Maruja, con todo, reacciona como lo había hecho siempre desde que se separó del
hombre “que la hizo mujer”: Todos los hombres que la habían intentado
seducir (y ¡cuántas variantes hay en los procedimientos que los hombres emplean
en la necia creencia de que la mujer es lo pasivo y apropiable en la relación
de los dos sexos!) fueron rechazados porque eran como Tomás, pero sin su
significación, sin su amor vivido y descubierto.

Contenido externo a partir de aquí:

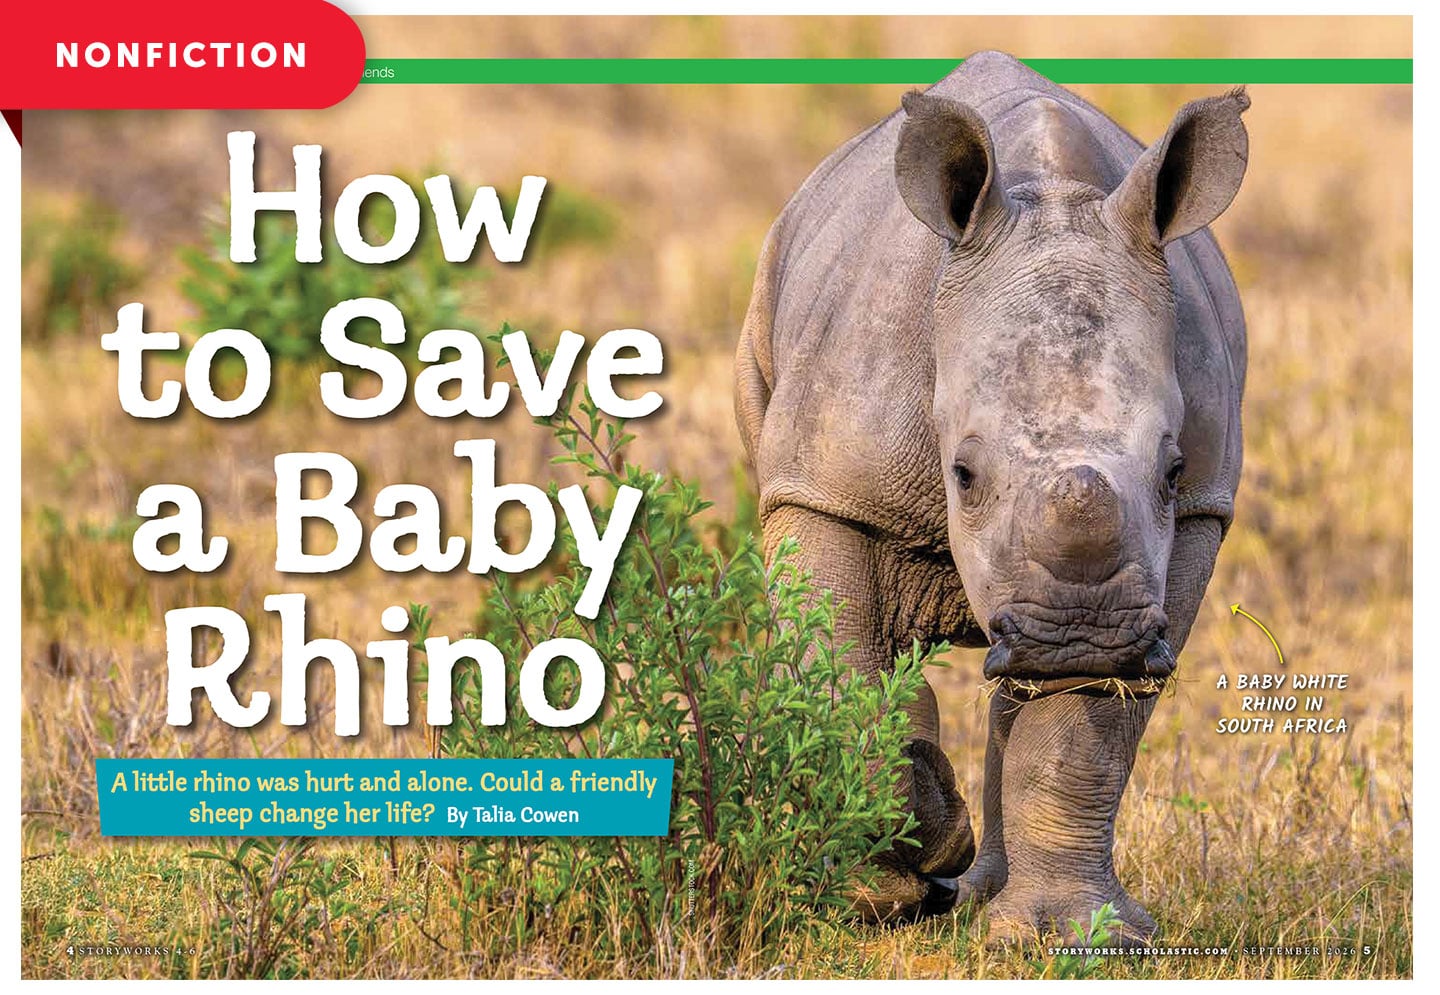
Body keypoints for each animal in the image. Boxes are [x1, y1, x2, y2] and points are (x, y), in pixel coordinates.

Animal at [734, 51, 1248, 941]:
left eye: (1172, 471)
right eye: (963, 474)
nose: (1081, 638)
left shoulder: (1197, 515)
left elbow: (1088, 733)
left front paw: (1075, 937)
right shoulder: (824, 484)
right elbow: (841, 661)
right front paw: (886, 882)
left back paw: (981, 898)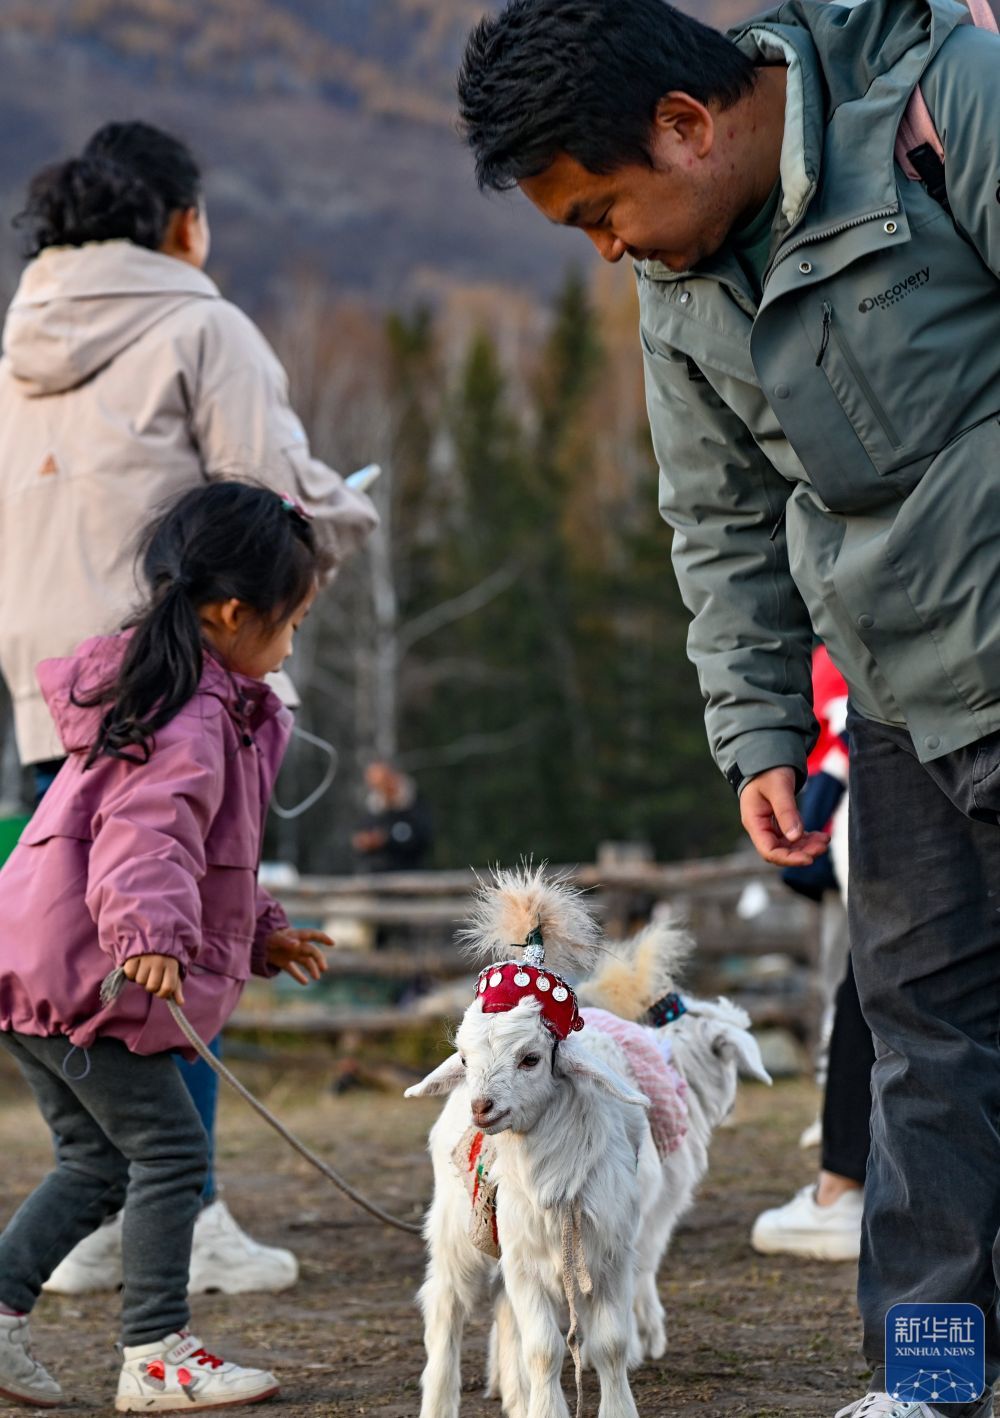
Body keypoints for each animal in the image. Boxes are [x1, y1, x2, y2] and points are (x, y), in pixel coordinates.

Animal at [402, 873, 765, 1418]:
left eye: (531, 1058)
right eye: (463, 1058)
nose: (482, 1107)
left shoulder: (608, 1250)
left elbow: (606, 1341)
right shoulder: (538, 1256)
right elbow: (545, 1347)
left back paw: (513, 1394)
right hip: (456, 1226)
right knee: (445, 1309)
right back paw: (442, 1402)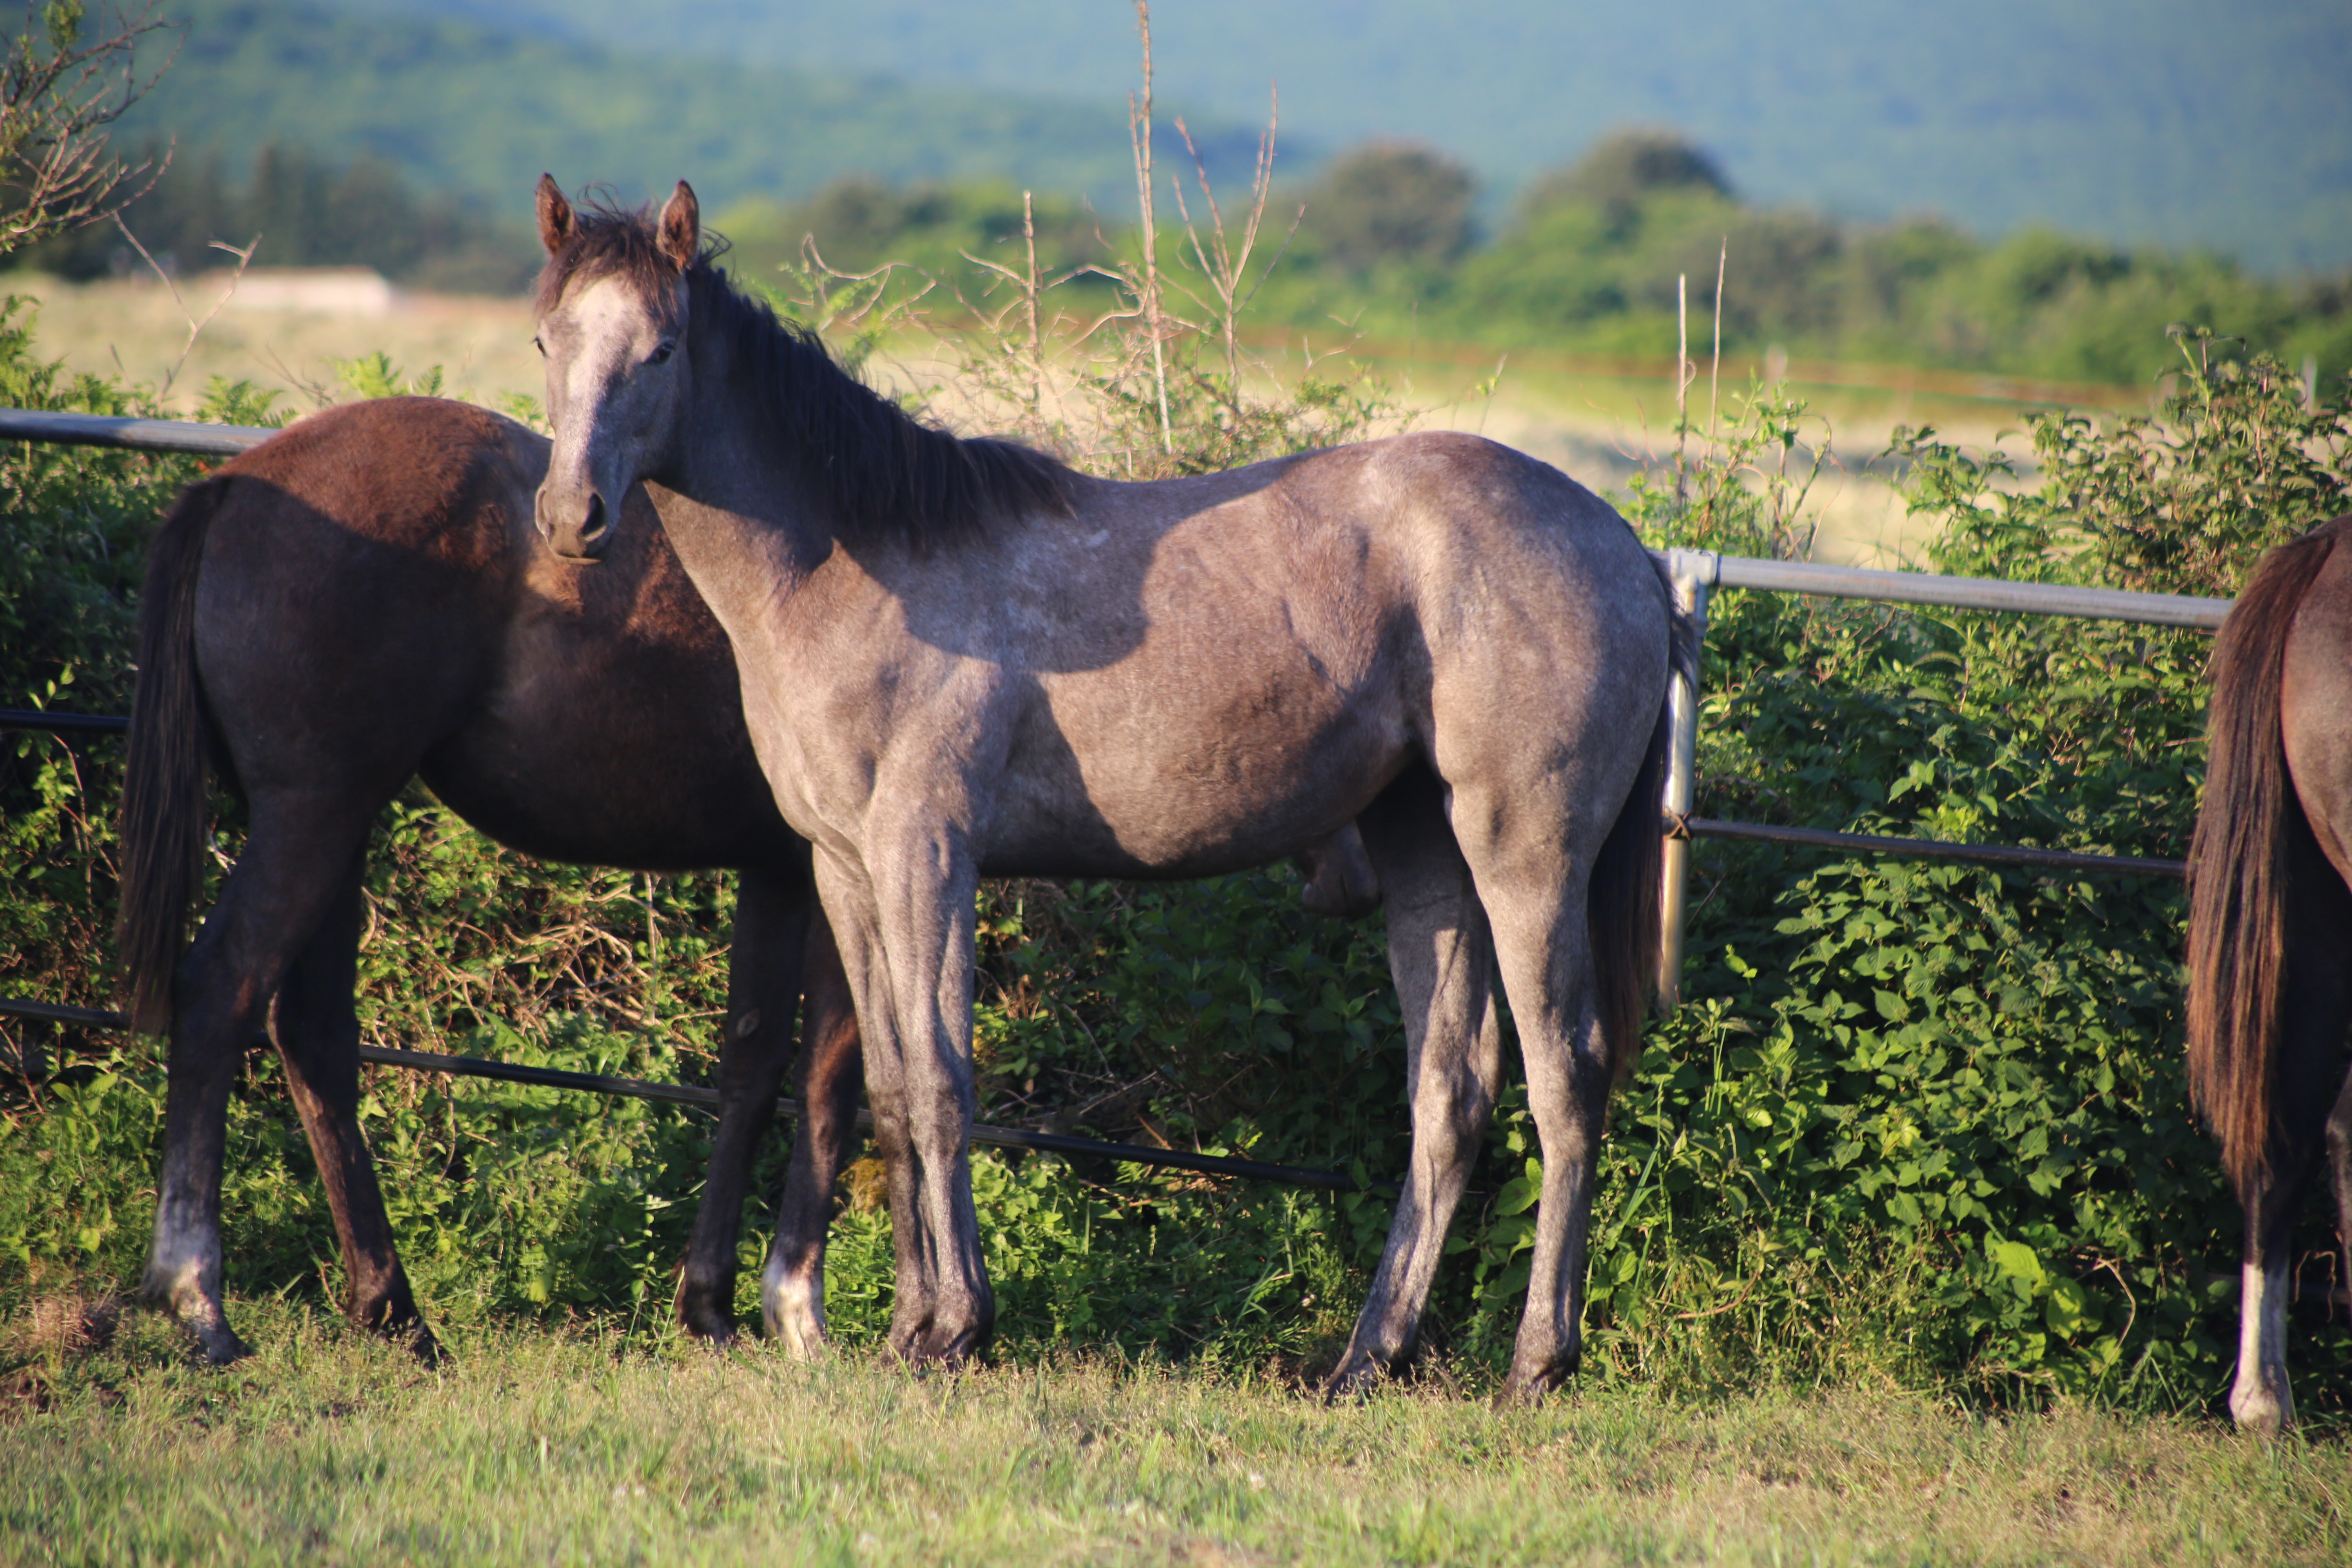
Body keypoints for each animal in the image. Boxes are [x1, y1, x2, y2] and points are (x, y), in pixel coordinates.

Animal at [527, 181, 1684, 1401]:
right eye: (548, 339)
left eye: (660, 349)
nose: (572, 518)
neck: (855, 566)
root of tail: (1627, 550)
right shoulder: (842, 867)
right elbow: (886, 1090)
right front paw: (907, 1328)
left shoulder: (926, 852)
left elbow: (941, 1083)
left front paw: (956, 1327)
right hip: (1429, 853)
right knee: (1449, 1093)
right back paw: (1365, 1360)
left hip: (1527, 854)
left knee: (1565, 1078)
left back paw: (1534, 1362)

De ahí que por Juan se
limitara a sentir, cuando se le reveló que era él el autor de las insinuaciones
a través de la puerta, un amor maternal: Juan
era como una herida que es sucia y sangrantemente espantosa y hasta puede dar
hedor, pero inspira compasión, no miedo.
Suárez Carreño no es un
estilista, al modo como si lo era Carmen Laforet, por ejemplo, pero lo que se
pierde en condensación estilística se gana en complejidad psicológica y en
verdad humana, porque el interés de los conflictos suscitados en la novela de
Suárez Carreño nos ofrece una obra muy madura que en nada desmerece de otros
narradores fundamentales de aquel periodo. De hecho, ya hemos recogido una
admirada semblanza hecha por Miguel Delibes en la que se le reconocía esa
condición de modelo que guiaba a otros autores como el propio Delibes, quien
tanto ha sido y es en las Letras españolas. Son muchos los detalles de
sabiduría narrativa que prodiga el autor a lo largo de la novela. Casi tantos
como los apuntes reflexivos, de certera profundidad que nos incitan,
constantemente, a hacer la lectura con el lápiz en la mano: Había que tener cuidado con los engaños que
producen las ganas de tranquilidad; a veces no se podía quitar importancia a
las cosas desagradables. O el excelente retrato del contable de Tomás, Roca:
No desperdiciaba palabras, como no
desperdiciaba papel cuando escribía, con aquella letra que parecía hecha con
piojos quietos, letra pequeña y mezquina, de hombre avaro. (…) No perdía la
calma. No insistía en sus razonamientos cuando Tomás se los combatía, pero
tampoco rectificaba. No los retiraba; los dejaba en ese silencio, en el que se
escondía como en el escondrijo la rata, como si supiese que eran invulnerables.
Por no hablar del monólogo en el que desgrana sus sensaciones cuando va a
Valladolid a comunicarle a la madrina de guerra de un compañero suyo de batallón
que ha muerto pero que, de haber vivido, se hubiera casado con ella, que es lo
que acabará haciendo Tomás: Claro que se
divertiría. Y armaría algún escándalo. Pero para un joven oficial no es eso
incompatible con aquello hermoso de llevar a una muchacha, guapa, muy guapa, en
las fotografías, el sueño o el deseo o la fallida promesa de un muerto. ¿Qué
era novelesco? También era novelesco pensar cómo un chico que hace solo un año
que ha terminado la carrera de Derecho y empieza a preparar las oposiciones de
abogado del Estado, un chico de veinte años, hijo de familia (porque así ocurre
con las familias burguesas), un día sea teniente de infantería y haga la
guerra. ¿Y qué no es novelesco cuando hay que encontrar bella la muerte? ¿Qué
no es novelesco cuando hoy se ríe y mañana una bala perdida…? Bueno; Tomás
estaba contento, sentimentalmente, de hacer aquello.
Es curiosa la insistencia en
calificar de “novelesca” la trama que contiene tantos narradores: Juan, que
quiere escribir la novela del marido de Maruja y un tal Manuel Palomero que
escribe un cuento sobre la aventura de Juan… Sí, decididamente, estamos ante
una obra mayor de la literatura de posguerra, y me parece que Suárez Carreño
anda necesitado de una revisión crítica que lo ponga en ese lugar de honor que
lo rescate del actual olvido en el que yace sepultado. Desde aquí animo a los
intelectores que suelen entrar por reiterada equivocación en este Diario a leer
la novela. Se llevarán una más que grata sorpresa.